Duas semanas depois as duas
tinham chegado à capital do país inglês. A escola era moderna, os professores
exigentes mas profissionais, enfim, Sara só tinha motivos para estar feliz. No
entanto, embora amasse a pintura, não se sentia completa. Ao mesmo tempo,
quando pensava na mãe, tudo mudava de figura e desistira da ideia de mudar de
profissão.
Dois meses depois, a jovem tinha
voltado para casa, em Portugal, com a mãe. No dia seguinte recebia uma carta da
Galeria de Arte Lisboeta a convidá-la para criar uma exposição sua a ser
colocada neste tão nobre espaço, lado a lado com figuras incontornáveis, tais
como Paula Rego ou Vieira da Silva.
A hora havia sido chegada. Seria
nesta exposição que homenagearia o irmão. Estava decidido. Para isso, primeiro
pediu à mãe para ir visitar o quarto do irmão, onde se inspiraria. A mãe
primeiro proibi-a, mas depois, pensando no dinheiro que poderia ganhar com o
lucro da venda dos quadros, lá a deixou ir.
Depois de três semanas de árduo trabalho,
a jovem tinha há sua frente doze quadros retratando todos os momentos felizes
da curta vida do seu irmão. Depois disto, saiu de casa e foi à Galeria avaliar
o espaço onde poderia colocar as peças e saber pormenores da exposição.
A mãe, curiosíssima para ver o
resultado final, ganhou coragem e decidiu entrar no quarto. Ficou chocada!
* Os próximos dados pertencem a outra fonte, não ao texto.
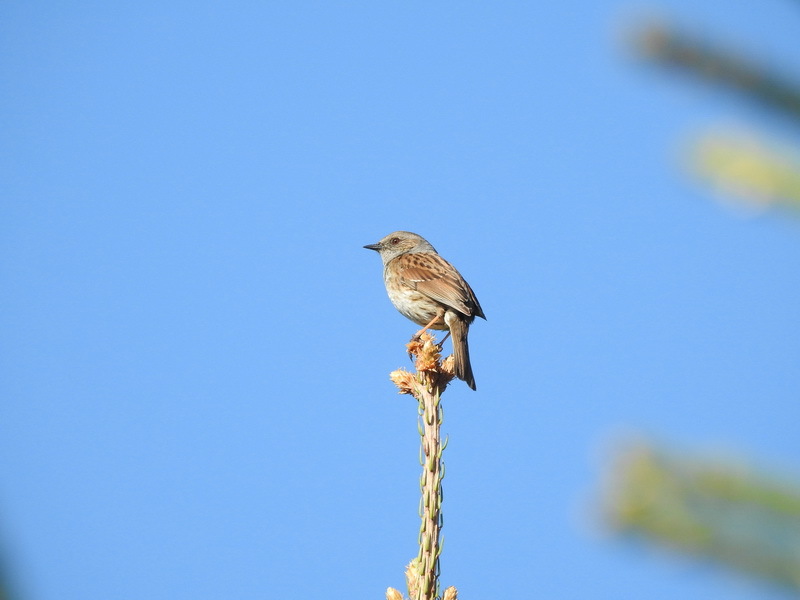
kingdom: Animalia
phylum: Chordata
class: Aves
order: Passeriformes
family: Prunellidae
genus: Prunella
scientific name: Prunella modularis
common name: Dunnock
Tinha que dar os parabéns à filha: bastava olhar para qualquer lado que lhe
vinha logo à mente uma memória feliz do filho. Mas logo depois a raiva
tomou-lhe conta do coração: lembrou-se da morte do filho, da dor que ainda
tinha no peito mas, sobretudo lembrou-se que a filha era a culpada por todo o
inferno que viveu após a ida do seu primogénito.
Pegou nos quadros todos e
levou-os para o quintal. Aí deitou-lhos gasolina por cima e largou um palito em
cima. O fogo estava alto. Gritou aos quatro ventos como uma louca, amaldiçoando
a filha, acusando-a da morte do irmão. Logo depois, pegou numa caixa, colocou
lá dentro todas as cinzas dos quadros, e foi pô-la no quarto de Gonçalo.
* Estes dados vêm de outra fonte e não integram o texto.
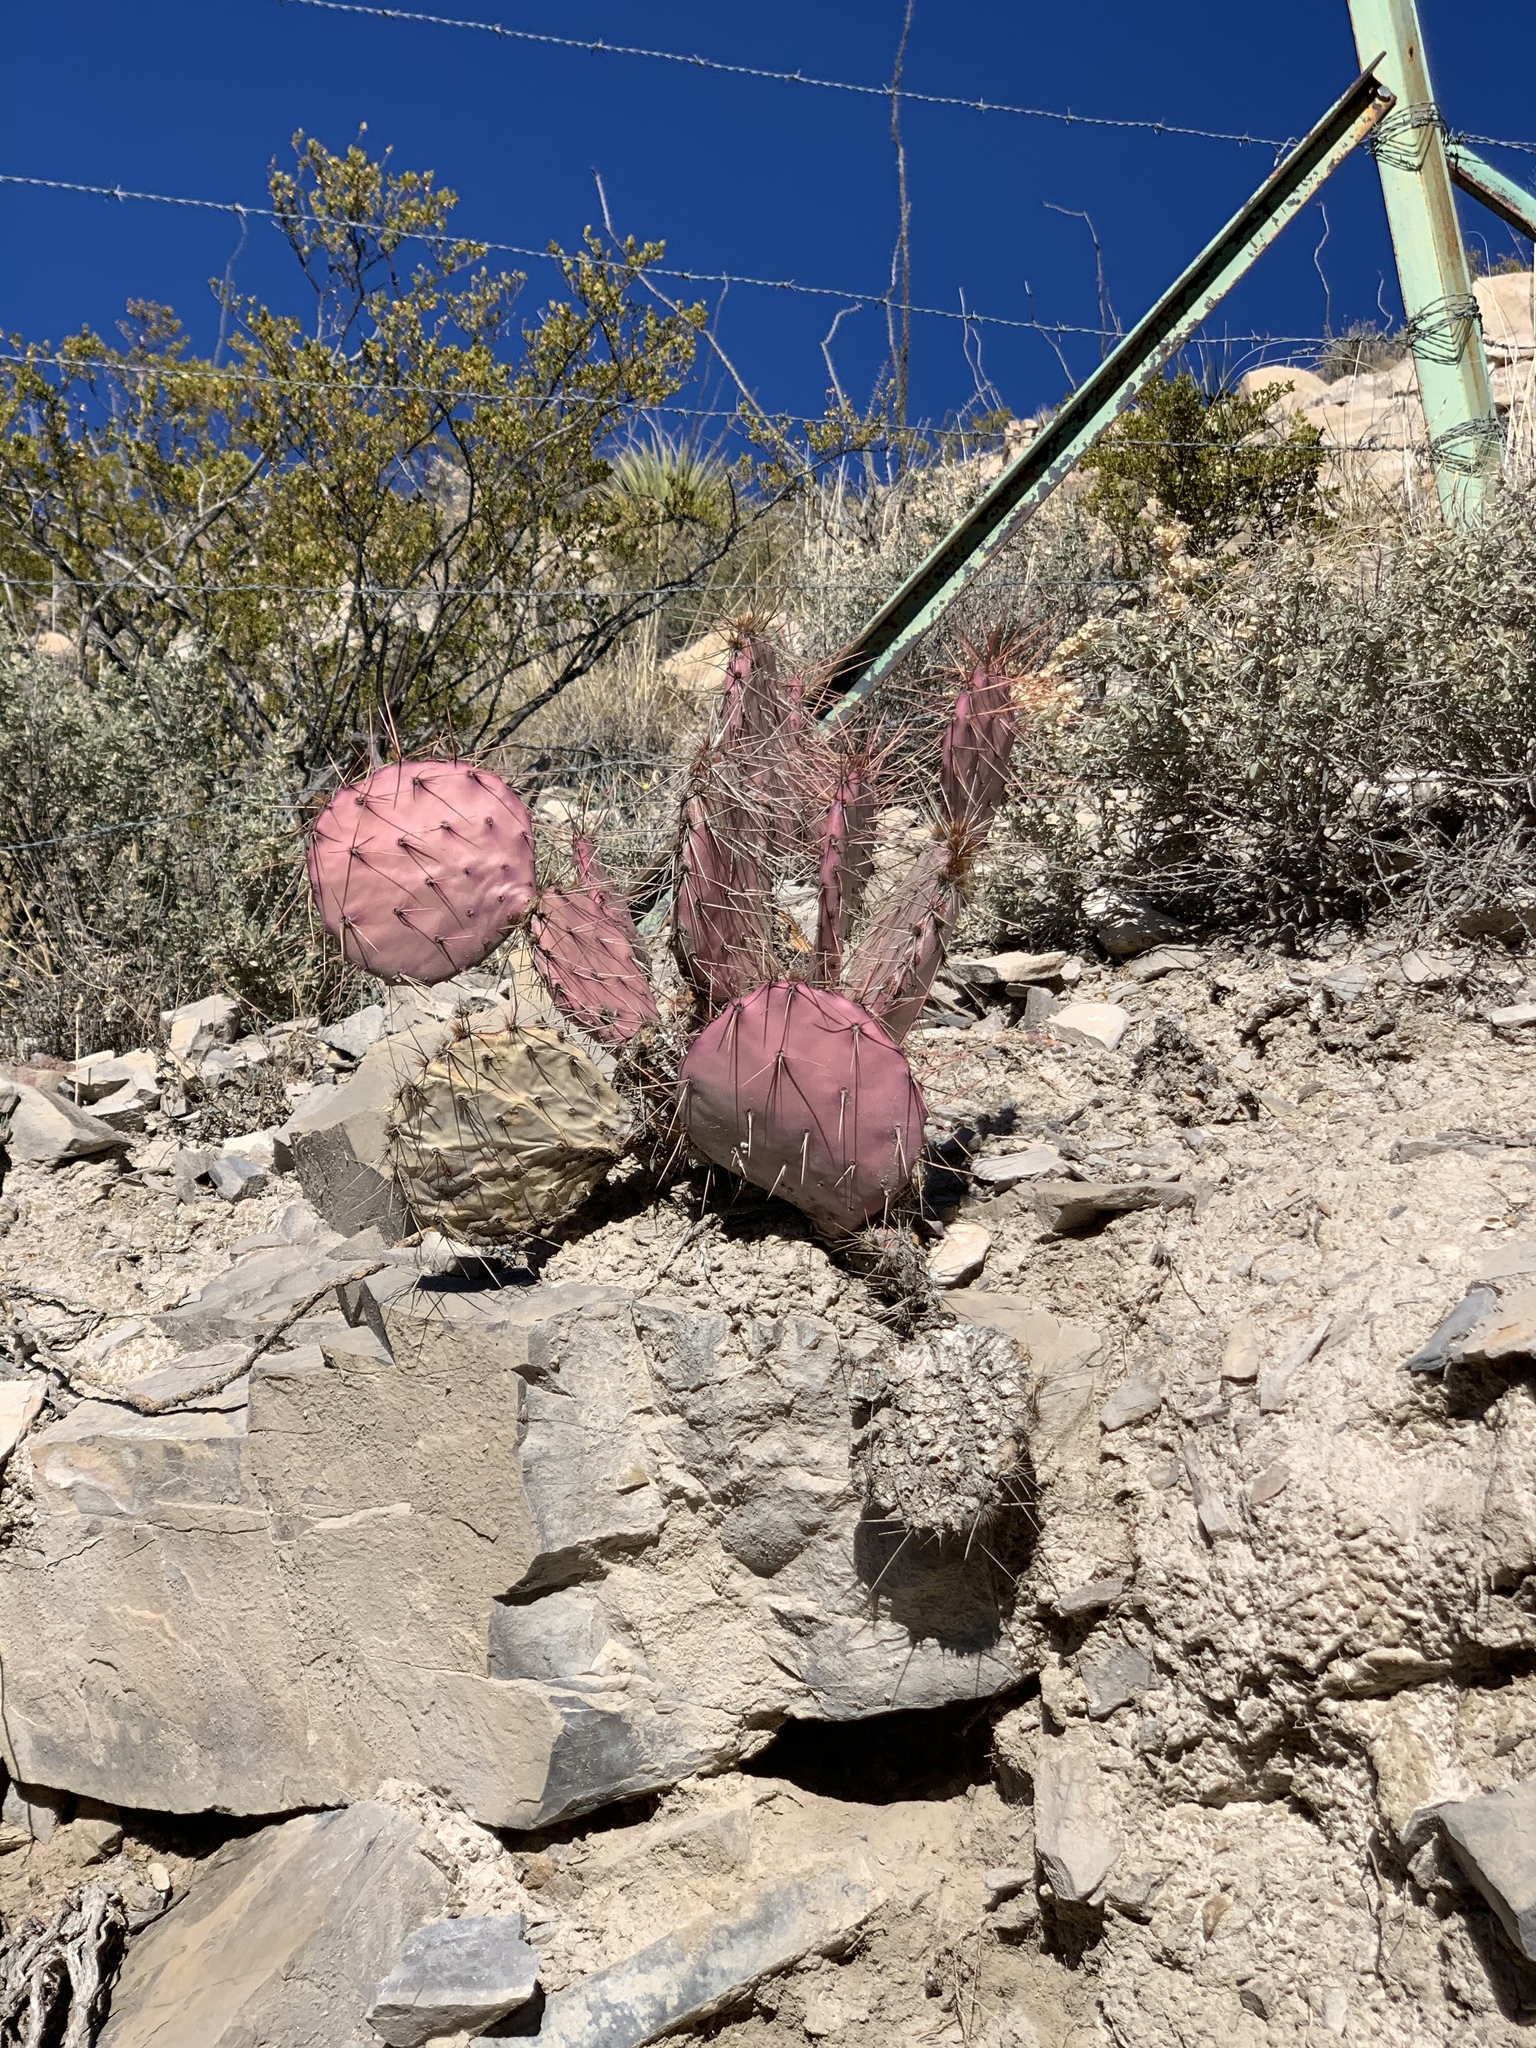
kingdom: Plantae
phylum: Tracheophyta
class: Magnoliopsida
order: Caryophyllales
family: Cactaceae
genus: Opuntia
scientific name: Opuntia macrocentra
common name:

Não contente com isto, escreveu
uma carta dizendo que a filha tinha vinte e quatro horas para sair de casa e
que nunca mais a queria ver na frente.
À noite, quando Sara chegou a
casa ficou chocada com o ocorrido. A carta era bem clara. Pegou numa mochila onde
colocou roupa e objetos indispensáveis juntamente com a tela de pintura e todos
os guaches e pincéis que tinha.
Era noite cerrada e as lágrimas
caíam-lhe pela cara abaixo. Dirigiu-se para o rio em frente à sua casa. Neste
rio brincara dias a fio com o seu irmão, durante a pequena infância feliz que
teve. Abriu o cavalete e começou a pintar a cara do irmão. Misturou todas as
cores mas, mesmo assim, a face do irmão estava resplandecente no quadro. Quando
todos os guaches tinham terminado, usou as lágrimas para pintar.
Sentara-se a falar com o irmão e
a admirar a sua obra-prima. Tinha saudades dele e a culpa acentuara-se como
nunca. Dirigiu-se ao rio e atirou-se de mergulho. A respiração cessou
imediatamente, para sempre. Partia agora atrás do único amor da sua vida.